Widerspruchsausschuss (Rechtsmittel)
Gegen die Entscheidung des Bewilligungsausschusses ist ein Widerspruch möglich.
Gemäß § 8 StepVG wird zur Entscheidung über Widersprüche gegen Bescheide des Bewilligungsausschusses ein Widerspruchsausschuss gebildet.2
Der Widerspruchsausschuss besteht aus einem vom Stiftungsrat aus seiner Mitte gewählten Mitglied als Vorsitzendem des Widerspruchsausschusses und zwei ehrenamtlichen Beisitzern.
Der Stiftungsrat wählt aus seiner Mitte einen stellvertretenden Vorsitzenden des Widerspruchsausschusses; dieser vertritt den Vorsitzenden, falls dieser verhindert ist.
Der Vorsitzende des Widerspruchsausschusses sowie sein Stellvertreter müssen die Befähigung für den höheren Verwaltungsdienst besitzen. Die Beisitzer des Ausschusses zur Entscheidung über Anträge auf Unterstützungsleistungen können nicht zugleich Mitglieder des Widerspruchsausschusses sein.
Einer der Beisitzer soll möglichst Betroffener politischer Verfolgung in der Sowjetischen Besatzungszone oder der Deutschen Demokratischen Republik sein.
Die Beisitzer werden vom Stiftungsrat auf die Dauer von zwei Jahren gewählt. Sie werden von dem Vorsitzenden des Ausschusses auf die gewissenhafte und unparteiische Wahrnehmung ihrer Amtsobliegenheiten verpflichtet.

VII. Verwendungsnachweis

1.
Der Antragsteller hat die Verwendung der Mittel durch Vorlage von Originalbelegen und gegebenenfalls Zahlungsnachweisen gegenüber der Bewilligungsbehörde nachzuweisen.
2.
Wird ein Nachweis über die Verwendung der Billigkeitsleistung nicht erbracht oder ist der Nachweis unvollständig, so wird die Billigkeitsleistung nach Maßgabe des Verwaltungsverfahrensgesetzes (VwVfG) ganz oder teilweise zurückgefordert.
3.
Die Leistung wird auch ganz oder teilweise zurückgefordert, wenn der Antragsteller vorsätzlich oder grob fahrlässig unrichtige oder irreführende Angaben gemacht, veranlasst oder zugelassen hat.

VIII. Inkrafttreten

Diese Richtlinie tritt am 9. November 2025 in Kraft.

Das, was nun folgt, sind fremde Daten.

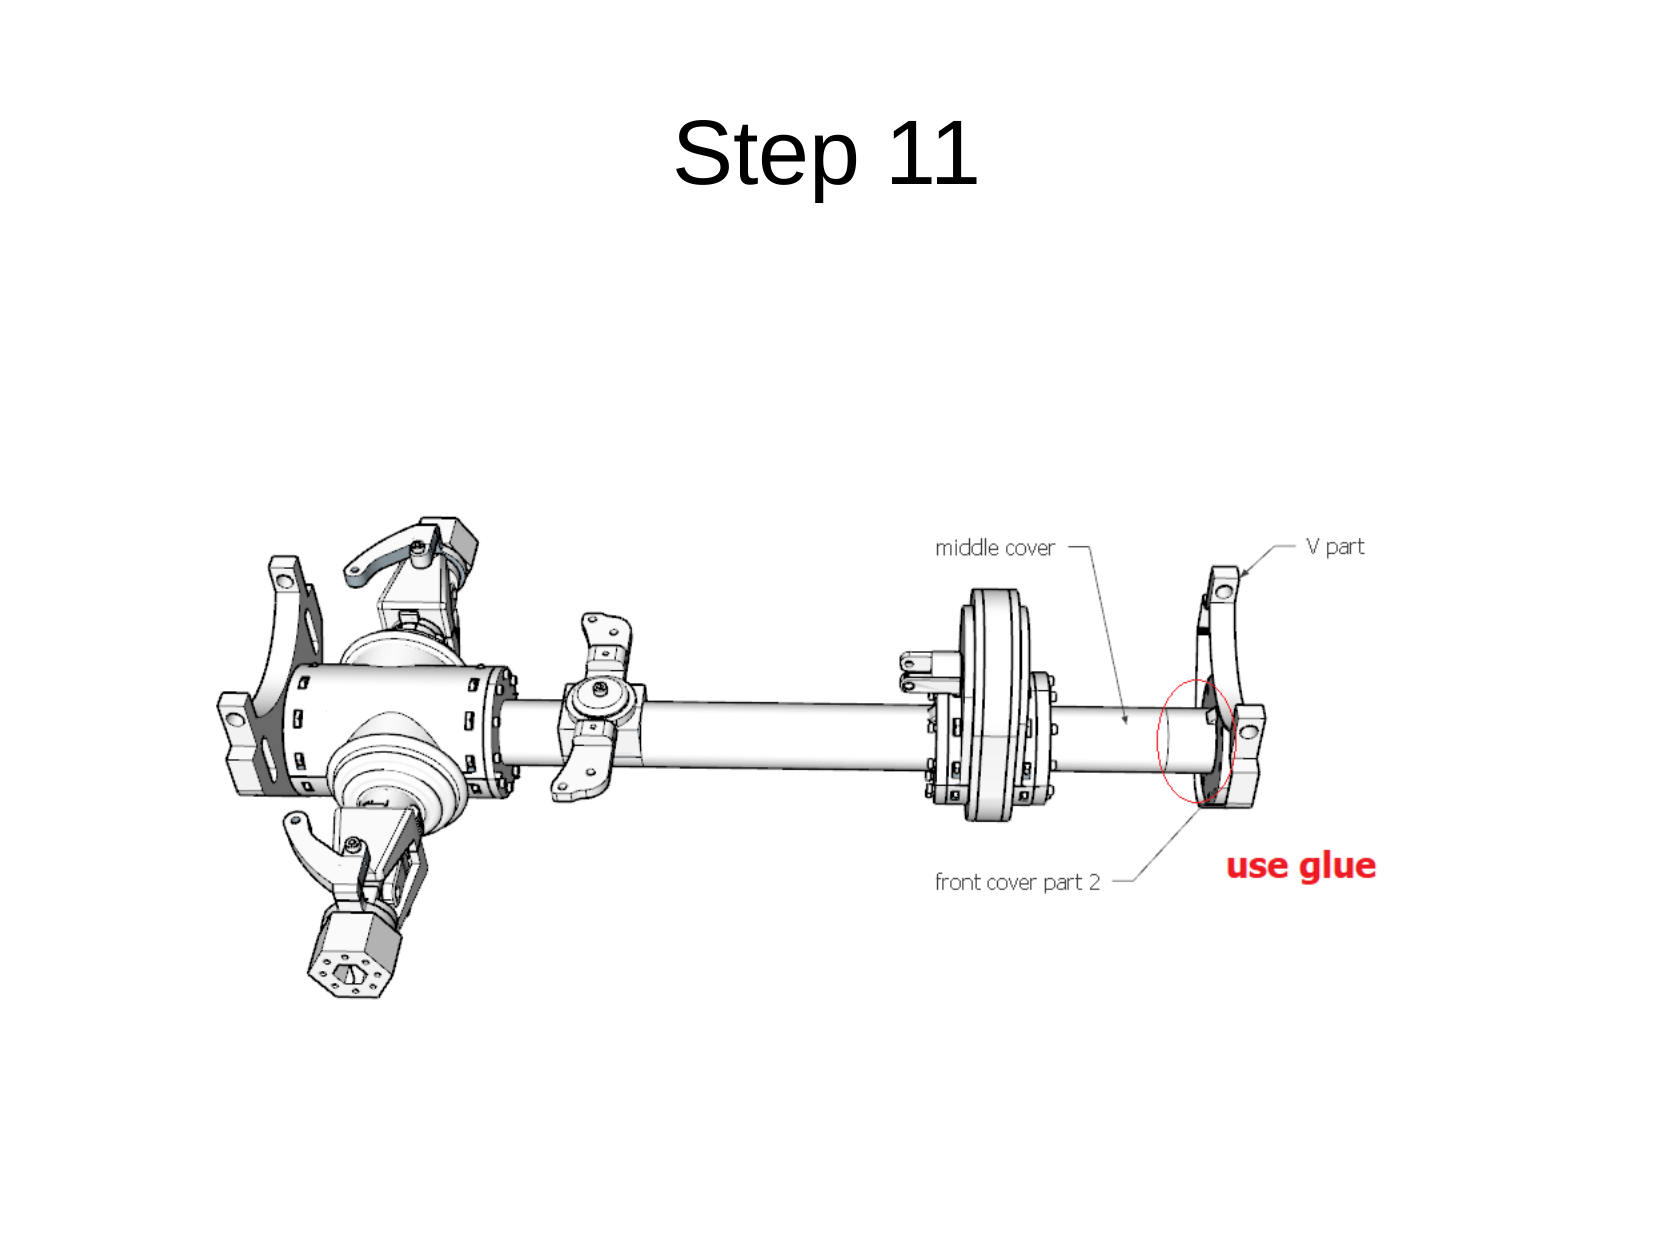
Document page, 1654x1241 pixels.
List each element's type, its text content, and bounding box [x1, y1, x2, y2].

Berlin, den 14. Oktober 2025

Die Bundesbeauftragte
für die Opfer der SED-Diktatur beim Deutschen Bundestag

Evelyn Zupke
1
Der weitere Text in Abschnitt VI Nummer 3 gibt die im Gesetzestext des § 7 StepVG verwendeten Personenbezeichnungen wieder.
2
Der weitere Text in Abschnitt VI Nummer 4 gibt die im Gesetzestext des § 8 StepVG verwendeten Personenbezeichnungen wieder.